One of the toughest jobs outside the operating room is Carolyn Walsko's. She is coordinating this trip and has coordinated six others.

"We're very excited," she said. "In other countries, we have language barriers, customs and cultural barriers. We run into those types of things. In some cultures, you don't take a picture of someone, because they feel you're taking their soul. So you have to be very careful. You have to understand the culture and respect the culture and also respect the medical staff that you're partnering with."

Ms.
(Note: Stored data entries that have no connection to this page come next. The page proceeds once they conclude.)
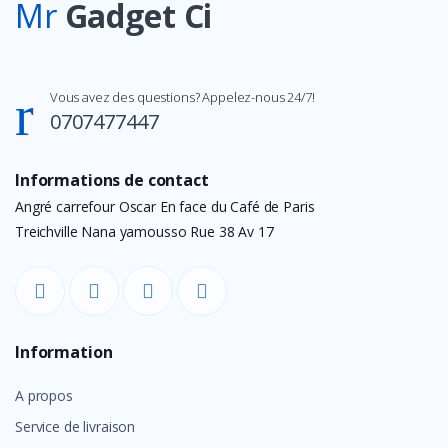
Mr
Gadget Ci
Vous avez des questions? Appelez-nous 24/7!
0707477447
Informations de contact
Angré carrefour Oscar En face du Café de Paris
Treichville Nana yamousso Rue 38 Av 17
Information
A propos
Service de livraison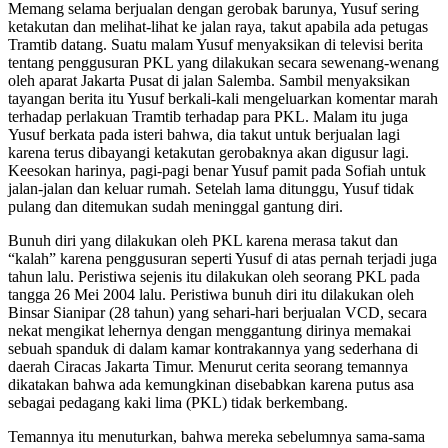
Memang selama berjualan dengan gerobak barunya, Yusuf sering
ketakutan dan melihat-lihat ke jalan raya, takut apabila ada petugas
Tramtib datang. Suatu malam Yusuf menyaksikan di televisi berita
tentang penggusuran PKL yang dilakukan secara sewenang-wenang
oleh aparat Jakarta Pusat di jalan Salemba. Sambil menyaksikan
tayangan berita itu Yusuf berkali-kali mengeluarkan komentar marah
terhadap perlakuan Tramtib terhadap para PKL. Malam itu juga
Yusuf berkata pada isteri bahwa, dia takut untuk berjualan lagi
karena terus dibayangi ketakutan gerobaknya akan digusur lagi.
Keesokan harinya, pagi-pagi benar Yusuf pamit pada Sofiah untuk
jalan-jalan dan keluar rumah. Setelah lama ditunggu, Yusuf tidak
pulang dan ditemukan sudah meninggal gantung diri.
Bunuh diri yang dilakukan oleh PKL karena merasa takut dan
“kalah” karena penggusuran seperti Yusuf di atas pernah terjadi juga
tahun lalu. Peristiwa sejenis itu dilakukan oleh seorang PKL pada
tangga 26 Mei 2004 lalu. Peristiwa bunuh diri itu dilakukan oleh
Binsar Sianipar (28 tahun) yang sehari-hari berjualan VCD, secara
nekat mengikat lehernya dengan menggantung dirinya memakai
sebuah spanduk di dalam kamar kontrakannya yang sederhana di
daerah Ciracas Jakarta Timur. Menurut cerita seorang temannya
dikatakan bahwa ada kemungkinan disebabkan karena putus asa
sebagai pedagang kaki lima (PKL) tidak berkembang.
Temannya itu menuturkan, bahwa mereka sebelumnya sama-sama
Walsko said that the volunteers' collective goal is to work with each other and their local partners as a team, "so that we are cooperating with the Armenians, and they're cooperating with us. That's what our goal is. We work as a team, and we walk away as a team."

Last November, as part of trip preparations, Mrs. Valentini and Hope for the City Founder and Cafesjian Family Foundation Board member Megan Doyle, came to Armenia on a fact-finding mission. The successes taking place this week in Yerevan were seeded in their initial visit. Mrs. Doyle and her husband Dennis Doyle have brought more than $40 million in medical equipment and medication to Armenia through Hope for the City and their partner, the Cafesjian Family Foundation.

"We do a site inspection before we decide to come on a mission," said Ms. Walsko. "We meet with the hospital administrator or the people supporting the mission. We tour the hospitals and tour the ­facilities to make sure what they have will work with what we are going to bring. Then we find out how many operating rooms they're going to use, and if somebody in country is going to be operating with us. We do all of that before we even decide to come on a mission."

Accompanying the Smile Network on this journey to Armenia is veteran documentary filmmaker Dennis Kane. In addition to his role as the head of National Geographic TV for more than 20 years, Mr. Kane produced 25 one-hour specials at ABC. He's retired now, but he accompanies organizations like Smile Network on overseas trips as a way of giving back.

"I had a wonderful career; couldn't have had a better career," said Mr. Kane. "I enjoyed myself immensely and just wanted to be able to help organizations like Smile Network and Save the Children. I volunteer for Catholic Relief Services and other groups." And what does a veteran filmmaker do? He uses his skills and documentary filmmaking skills to chronicle missions like the one to Yerevan, shoot the operations, and then turn the tapes over to the nonprofit to use as needed.
Ahead

Some patients, a few who were older and had previously been treated, but unsuccessfully, left Arabkir in tears after being told they would most likely not be a priority for the surgeons on this visit. But they were left with hope. Because of the large turnout, Project Smile is planning to host the Smile Network in Armenia once again.

"We will immediately begin raising funds for a second mission. Fund raising, regardless of what you're raising funds for, is difficult," said Ms. Valentini. "I think we have a little bit of an advantage, because this is really tangible. When you donate $500, you have the ability to change a life. You have the ability to take a child from darkness into light, from being hidden on to main street. It's tangible, because it's really visual. People really understand what the impact of their dollar is."